At the first trial, in August 2005, and again at the second trial, Karibi-Ikiriko testified that she was doing laundry in the basement in preparation for a trip to Austria to attend a Nobel Prize conference. Ohiri arrived, and when she rebuffed his talk of reuniting, he went upstairs and returned with a handgun, she said.
She testified that Ohiri directed her to a couch and pulled up the long nightgown she was wearing. When he put the gun on a cushion, she picked it up, she testified. Ohiri grabbed it, and the weapon went off, Karibi-Ikiriko said.
Karibi-Ikiriko was convicted of second-degree murder in 2005 and sentenced to 15 years in prison. Last November, a three-judge panel of the Maryland Court of Special Appeals ruled 2 to 1 that the trial judge, Sothoron, should have allowed the defense to use as evidence seven handwritten letters and an e-mail from Ohiri to Karibi-Ikiriko.

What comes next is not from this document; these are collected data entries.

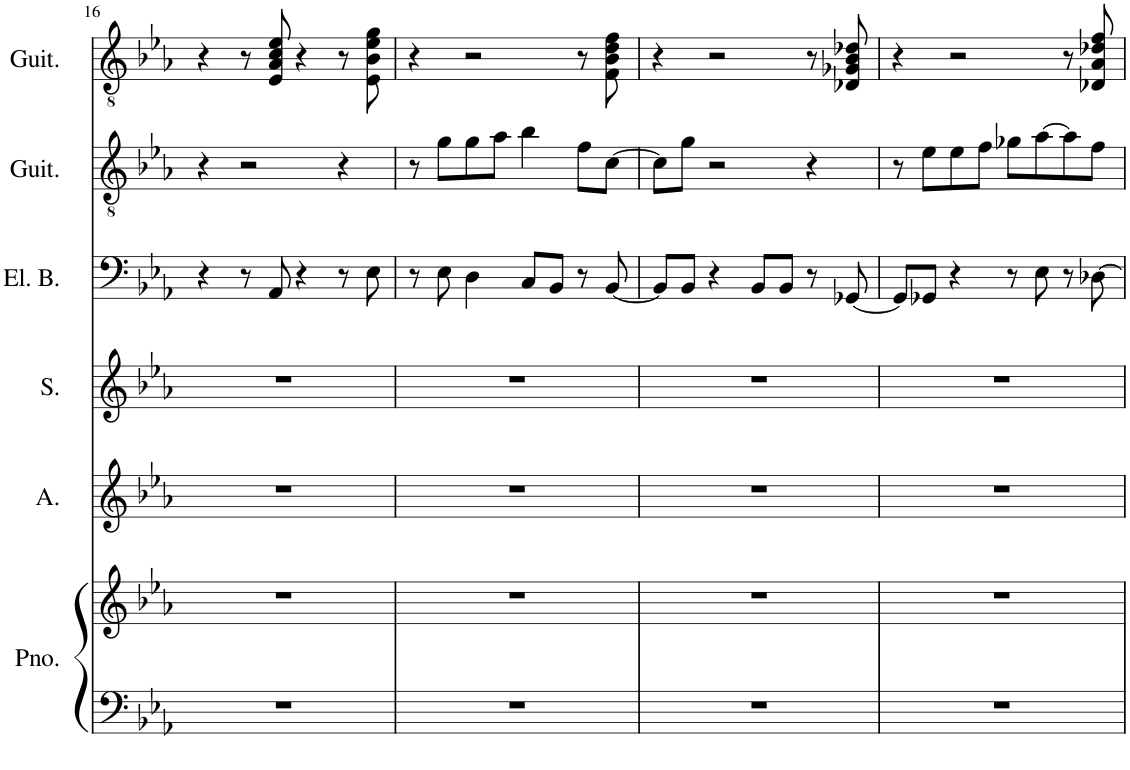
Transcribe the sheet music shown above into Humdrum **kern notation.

**kern	**kern	**kern	**kern	**kern	**kern	**kern
*part6	*part6	*part5	*part4	*part3	*part2	*part1
*staff7	*staff6	*staff5	*staff4	*staff3	*staff2	*staff1
*I"Piano	*	*I"Alto	*I"Soprano	*I"Electric Bass	*I"Acoustic Guitar	*I"Acoustic Guitar
*I'Pno.	*	*I'A.	*I'S.	*I'El. B.	*I'Guit.	*I'Guit.
!!LO:PB:g=z
*clefF4	*clefG2	*clefG2	*clefG2	*clefF4	*clefGv2	*clefGv2
*	*	*	*	*Trd7c12	*	*
*k[b-e-a-]	*k[b-e-a-]	*k[b-e-a-]	*k[b-e-a-]	*k[b-e-a-]	*k[b-e-a-]	*k[b-e-a-]
*M4/4	*M4/4	*M4/4	*M4/4	*M4/4	*M4/4	*M4/4
=16	=16	=16	=16	=16	=16	=16
1r	1r	1r	1r	4r	4r	4r
.	.	.	.	8r	2r	8r
.	.	.	.	8AA-/	.	8E-/ 8A-/ 8c/ 8e-/
.	.	.	.	4r	.	4r
.	.	.	.	8r	4r	8r
.	.	.	.	8E-\	.	8E-\ 8B-\ 8e-\ 8g\
=17	=17	=17	=17	=17	=17	=17
1r	1r	1r	1r	8r	8r	4r
.	.	.	.	8E-\	8g\L	.
.	.	.	.	4D\	8g\	2r
.	.	.	.	.	8a-\J	.
.	.	.	.	8C/L	4b-\	.
.	.	.	.	8BB-/J	.	.
.	.	.	.	8r	8f\L	8r
.	.	.	.	[8BB-/	[8c\J	8F\ 8B-\ 8d\ 8f\
=18	=18	=18	=18	=18	=18	=18
1r	1r	1r	1r	8BB-/L]	8c\L]	4r
.	.	.	.	8BB-/J	8g\J	.
.	.	.	.	4r	2r	2r
.	.	.	.	8BB-/L	.	.
.	.	.	.	8BB-/J	.	.
.	.	.	.	8r	4r	8r
.	.	.	.	[8GG-X/	.	8D-X/ 8G-X/ 8B-/ 8d-X/
=19	=19	=19	=19	=19	=19	=19
1r	1r	1r	1r	8GG-/L]	8r	4r
.	.	.	.	8GG-X/J	8e-\L	.
.	.	.	.	4r	8e-\	2r
.	.	.	.	.	8f\J	.
.	.	.	.	8r	8g-X\L	.
.	.	.	.	8E-\	[8a-\	.
.	.	.	.	8r	8a-\]	8r
.	.	.	.	[8D-X\	8f\J	8D-X/ 8A-/ 8d-X/ 8f/
=	=	=	=	=	=	=
*-	*-	*-	*-	*-	*-	*-
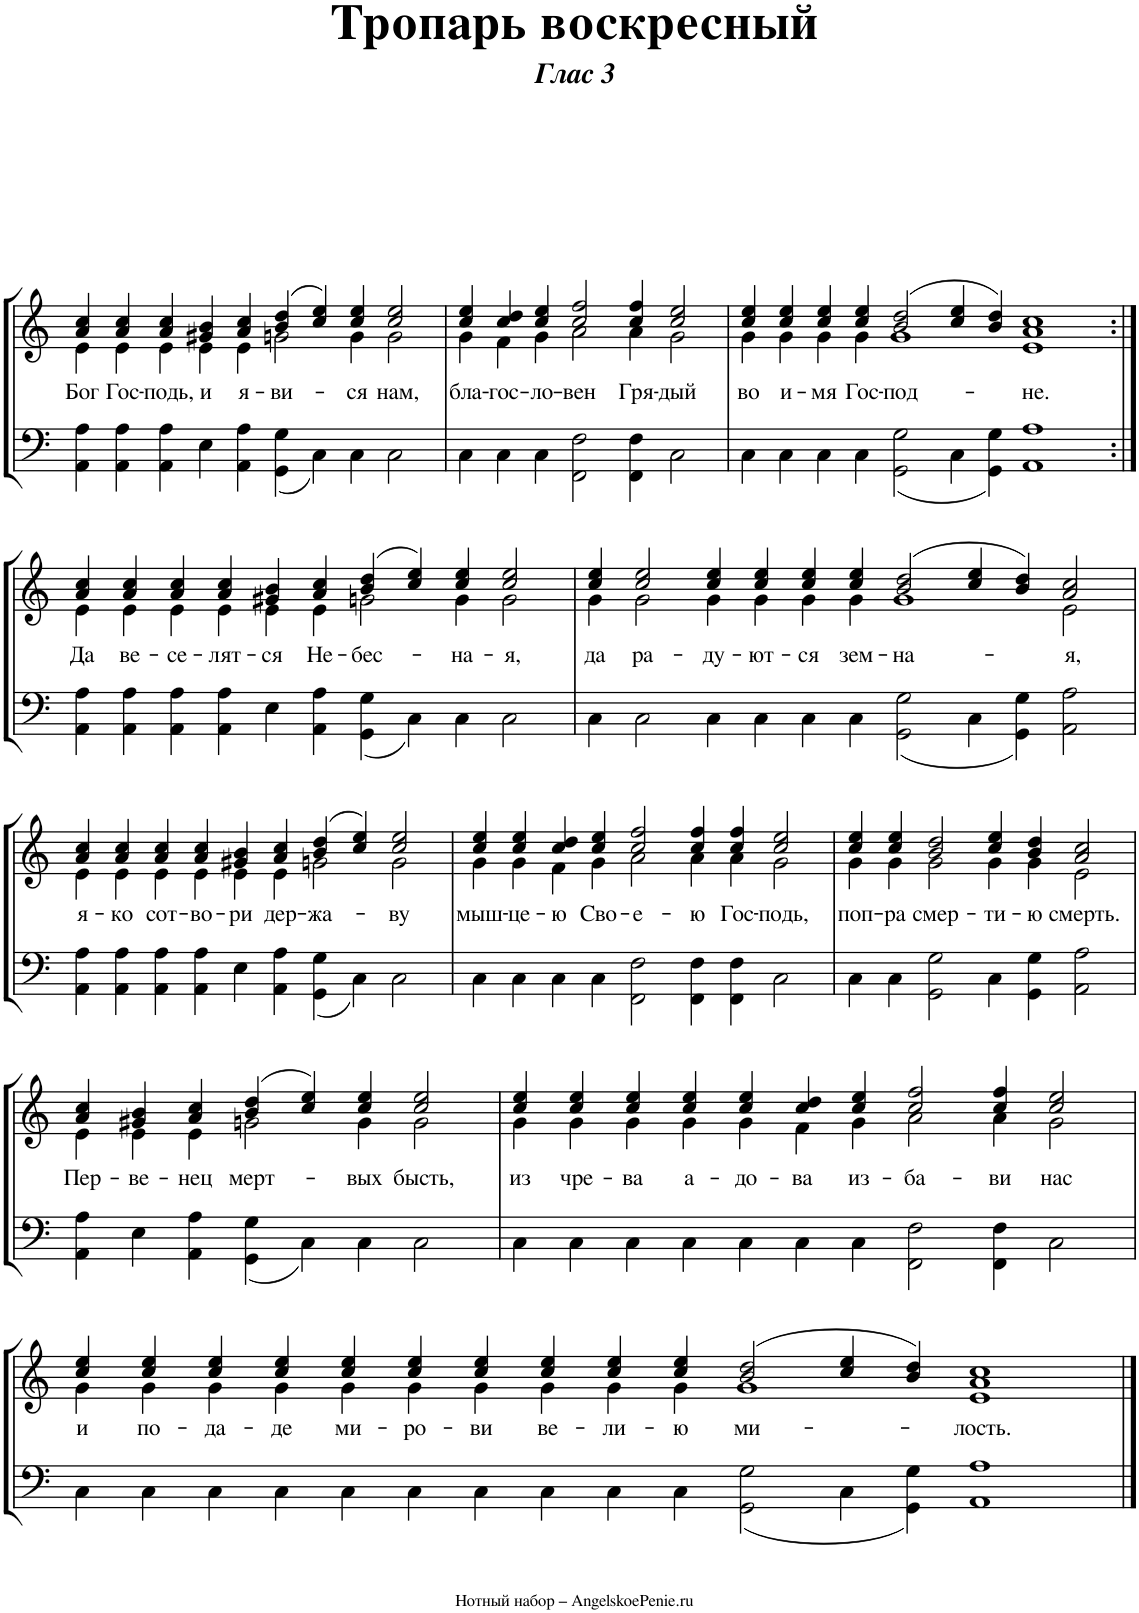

The defense used the letters in the second trial to suggest that Ohiri was obsessed with Karibi-Ikiriko and tried to force himself on her at gunpoint.
Ramon Korionoff, a spokesman for State's Attorney Glenn F. Ivey, said yesterday that prosecutors have no choice but to accept the verdict.
"This is tragic across the board," he said. "One promising life's gone; one promising life's wasted."